(LISTED RECORDS Opens)
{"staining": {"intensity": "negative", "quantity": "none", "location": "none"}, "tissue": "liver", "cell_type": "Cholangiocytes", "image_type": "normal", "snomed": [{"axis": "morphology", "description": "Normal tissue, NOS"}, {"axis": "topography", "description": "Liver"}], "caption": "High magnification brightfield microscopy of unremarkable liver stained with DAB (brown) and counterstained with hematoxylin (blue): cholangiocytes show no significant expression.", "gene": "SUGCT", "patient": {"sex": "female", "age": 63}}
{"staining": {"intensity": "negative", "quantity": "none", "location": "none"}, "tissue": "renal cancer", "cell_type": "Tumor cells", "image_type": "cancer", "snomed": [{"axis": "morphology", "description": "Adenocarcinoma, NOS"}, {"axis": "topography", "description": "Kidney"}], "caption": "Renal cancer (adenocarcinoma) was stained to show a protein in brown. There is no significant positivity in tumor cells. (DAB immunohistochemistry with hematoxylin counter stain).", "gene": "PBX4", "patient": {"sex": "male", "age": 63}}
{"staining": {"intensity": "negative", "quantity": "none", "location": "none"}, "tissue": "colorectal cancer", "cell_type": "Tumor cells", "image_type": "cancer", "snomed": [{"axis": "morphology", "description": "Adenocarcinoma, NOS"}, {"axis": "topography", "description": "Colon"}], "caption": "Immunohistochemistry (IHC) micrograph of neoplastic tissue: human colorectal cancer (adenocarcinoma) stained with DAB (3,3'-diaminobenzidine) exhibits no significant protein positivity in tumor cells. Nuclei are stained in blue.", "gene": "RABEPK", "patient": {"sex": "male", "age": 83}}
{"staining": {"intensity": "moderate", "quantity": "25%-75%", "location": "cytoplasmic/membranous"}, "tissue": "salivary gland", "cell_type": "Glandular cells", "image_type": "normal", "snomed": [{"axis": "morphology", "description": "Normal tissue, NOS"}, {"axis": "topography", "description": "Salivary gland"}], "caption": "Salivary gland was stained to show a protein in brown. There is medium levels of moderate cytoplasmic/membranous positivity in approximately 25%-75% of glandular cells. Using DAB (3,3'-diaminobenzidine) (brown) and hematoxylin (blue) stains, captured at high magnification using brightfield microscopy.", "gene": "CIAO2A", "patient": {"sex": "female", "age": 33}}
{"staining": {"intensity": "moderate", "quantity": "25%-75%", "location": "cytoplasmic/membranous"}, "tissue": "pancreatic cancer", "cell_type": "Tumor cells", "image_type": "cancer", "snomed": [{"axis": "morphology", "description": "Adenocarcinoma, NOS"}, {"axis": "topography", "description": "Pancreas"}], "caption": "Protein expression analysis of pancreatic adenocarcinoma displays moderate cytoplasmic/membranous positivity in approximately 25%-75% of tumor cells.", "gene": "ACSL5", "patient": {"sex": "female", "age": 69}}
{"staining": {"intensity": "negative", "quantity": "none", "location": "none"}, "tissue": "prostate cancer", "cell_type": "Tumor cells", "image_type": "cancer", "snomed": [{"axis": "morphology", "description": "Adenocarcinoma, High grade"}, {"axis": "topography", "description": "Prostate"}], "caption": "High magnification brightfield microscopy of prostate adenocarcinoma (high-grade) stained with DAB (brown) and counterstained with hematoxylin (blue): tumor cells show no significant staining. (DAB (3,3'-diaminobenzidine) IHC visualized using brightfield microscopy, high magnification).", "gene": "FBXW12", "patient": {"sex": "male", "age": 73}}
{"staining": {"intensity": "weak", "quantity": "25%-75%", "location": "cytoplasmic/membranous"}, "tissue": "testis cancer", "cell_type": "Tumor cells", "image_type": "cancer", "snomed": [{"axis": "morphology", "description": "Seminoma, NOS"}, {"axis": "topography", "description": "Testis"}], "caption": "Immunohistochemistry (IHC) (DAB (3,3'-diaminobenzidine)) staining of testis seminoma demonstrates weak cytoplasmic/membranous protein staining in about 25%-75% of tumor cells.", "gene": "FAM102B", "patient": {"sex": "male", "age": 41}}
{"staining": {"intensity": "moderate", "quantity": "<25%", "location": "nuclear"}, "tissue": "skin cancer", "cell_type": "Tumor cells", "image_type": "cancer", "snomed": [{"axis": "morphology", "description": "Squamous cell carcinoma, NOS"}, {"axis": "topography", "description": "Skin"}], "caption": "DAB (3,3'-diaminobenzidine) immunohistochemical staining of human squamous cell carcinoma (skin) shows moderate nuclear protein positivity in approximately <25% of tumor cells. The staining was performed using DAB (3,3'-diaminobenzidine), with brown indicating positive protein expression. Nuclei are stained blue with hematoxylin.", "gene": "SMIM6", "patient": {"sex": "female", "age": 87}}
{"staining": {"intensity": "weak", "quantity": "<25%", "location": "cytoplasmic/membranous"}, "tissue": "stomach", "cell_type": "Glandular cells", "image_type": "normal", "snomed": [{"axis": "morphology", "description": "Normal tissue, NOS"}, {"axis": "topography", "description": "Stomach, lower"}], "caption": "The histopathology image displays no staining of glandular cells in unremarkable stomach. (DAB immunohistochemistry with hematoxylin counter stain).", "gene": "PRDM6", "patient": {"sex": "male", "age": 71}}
(LISTED RECORDS Closes)
- **ACTION ITEM**
Taking the entries above, print exactly the lines starting at the line with "microscopy of prostate" and ending at the line with "(IHC) (DAB (3,3'-diaminobenzidine))", both included.

- **SOLUTION FOR THIS EXERCISE**
{"staining": {"intensity": "negative", "quantity": "none", "location": "none"}, "tissue": "prostate cancer", "cell_type": "Tumor cells", "image_type": "cancer", "snomed": [{"axis": "morphology", "description": "Adenocarcinoma, High grade"}, {"axis": "topography", "description": "Prostate"}], "caption": "High magnification brightfield microscopy of prostate adenocarcinoma (high-grade) stained with DAB (brown) and counterstained with hematoxylin (blue): tumor cells show no significant staining. (DAB (3,3'-diaminobenzidine) IHC visualized using brightfield microscopy, high magnification).", "gene": "FBXW12", "patient": {"sex": "male", "age": 73}}
{"staining": {"intensity": "weak", "quantity": "25%-75%", "location": "cytoplasmic/membranous"}, "tissue": "testis cancer", "cell_type": "Tumor cells", "image_type": "cancer", "snomed": [{"axis": "morphology", "description": "Seminoma, NOS"}, {"axis": "topography", "description": "Testis"}], "caption": "Immunohistochemistry (IHC) (DAB (3,3'-diaminobenzidine)) staining of testis seminoma demonstrates weak cytoplasmic/membranous protein staining in about 25%-75% of tumor cells.", "gene": "FAM102B", "patient": {"sex": "male", "age": 41}}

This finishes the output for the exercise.